It doesn't seem that long ago that I was writing an article titled "Designing for the New Millennium,” and all of a sudden it is 20 years later, and the design world seems to be headed in a different direction. I came to this realization last week, when I was visiting two of my clients who have one of those magnificent eighteenth-century townhouses on Delancey Street in Center City.  

   They are staunch traditionalists. Each room is done in a strict federal style. The antique furniture is delicately inlaid, the fabrics have soft patterns of laurel wreaths and acanthus leaves and the walls are covered in urns and scrolls. The architecture is, of course, pristine. After our meeting, we were musing about the many and various design styles that are available today, when they said I simply had to see how one of their neighbors had decorated his townhouse. As luck would have it, the gentleman was home, and he agreed to have us come over.

Of course, I was expecting a design in keeping with the style of his home, similar to the style and feel of my client's. And it was, and yet, it wasn't. What I saw seemed to epitomize      exactly what is happening to traditionalism today. The layout of the house was very much like my client's: a small entrance hall vestibule, followed by a looming stair hall, with the formal living and dining rooms to one side.

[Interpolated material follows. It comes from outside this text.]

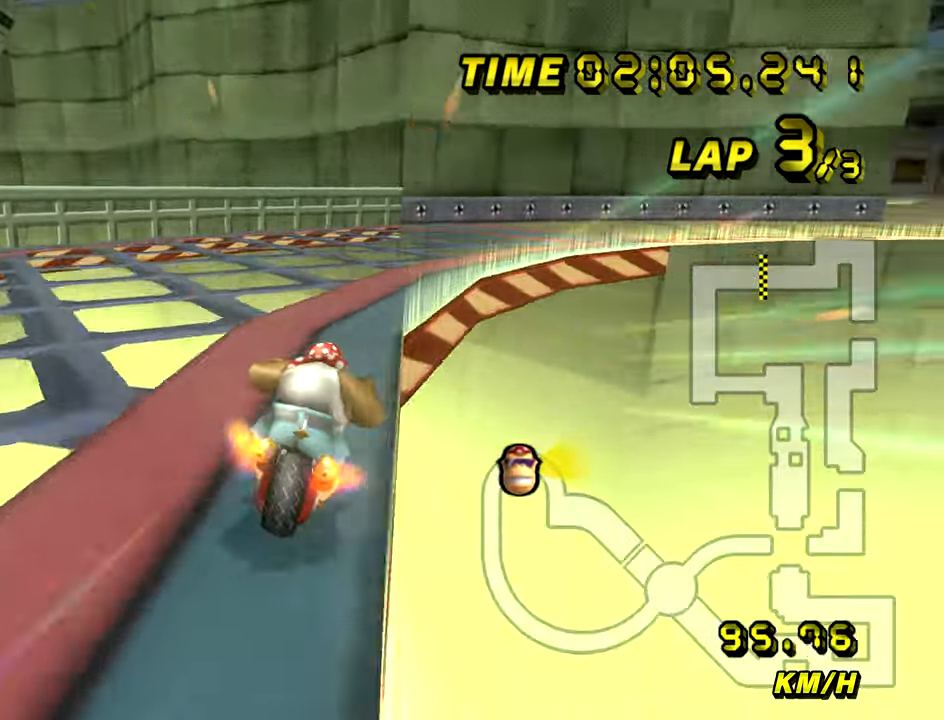
{"dt_ms": 985, "buttons": ["A"], "left_stick": "left", "events": [[351, "left_stick", "up-right"], [918, "R1", "up"], [951, "left_stick", "left"]]}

Upon entering, the "feel” of the house was immediately different. While still traditional in nature, it was cool, not in temperature, but in appearance. The owner had recently purchased some beautiful Regency tables, with their flowing lines and swag ornamentation. Along with the tables, two Adam style sofas with flared arms and carule legs completed the living room’s furnishings. But instead of covering the pieces in fabrics adorned with wreaths and rosettes or arrows and lances, they were covered in a solid cornflower blue velvet.

The room seemed sparsely furnished — quite obviously by design, not lack of resources, with the remaining seating covered in a solid nubby taupe and brown linen!     The effect of the blue sofas and the understated chairs took on a contemporary air, even though I knew I was looking at antique furnishings within an equally historic building.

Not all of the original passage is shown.